=== Data for processing ===
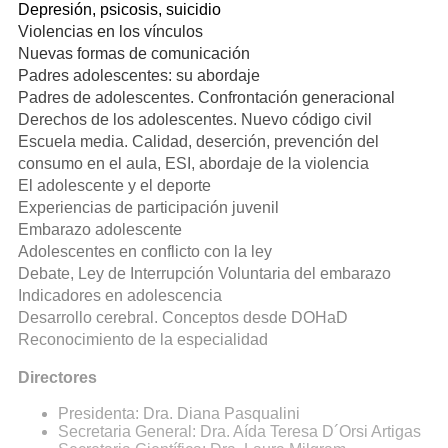
Depresión, psicosis, suicidio
Violencias en los vínculos
Nuevas formas de comunicación
Padres adolescentes: su abordaje
Padres de adolescentes. Confrontación generacional
Derechos de los adolescentes. Nuevo código civil
Escuela media. Calidad, deserción, prevención del
consumo en el aula, ESI, abordaje de la violencia
El adolescente y el deporte
Experiencias de participación juvenil
Embarazo adolescente
Adolescentes en conflicto con la ley
Debate, Ley de Interrupción Voluntaria del embarazo
Indicadores en adolescencia
Desarrollo cerebral. Conceptos desde DOHaD
Reconocimiento de la especialidad
Directores
Presidenta: Dra. Diana Pasqualini
Secretaria General: Dra. Aída Teresa D´Orsi Artigas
===
Only the number is wanted: count the lines of the records that hold the word "Padres".

* Solution to this task:
2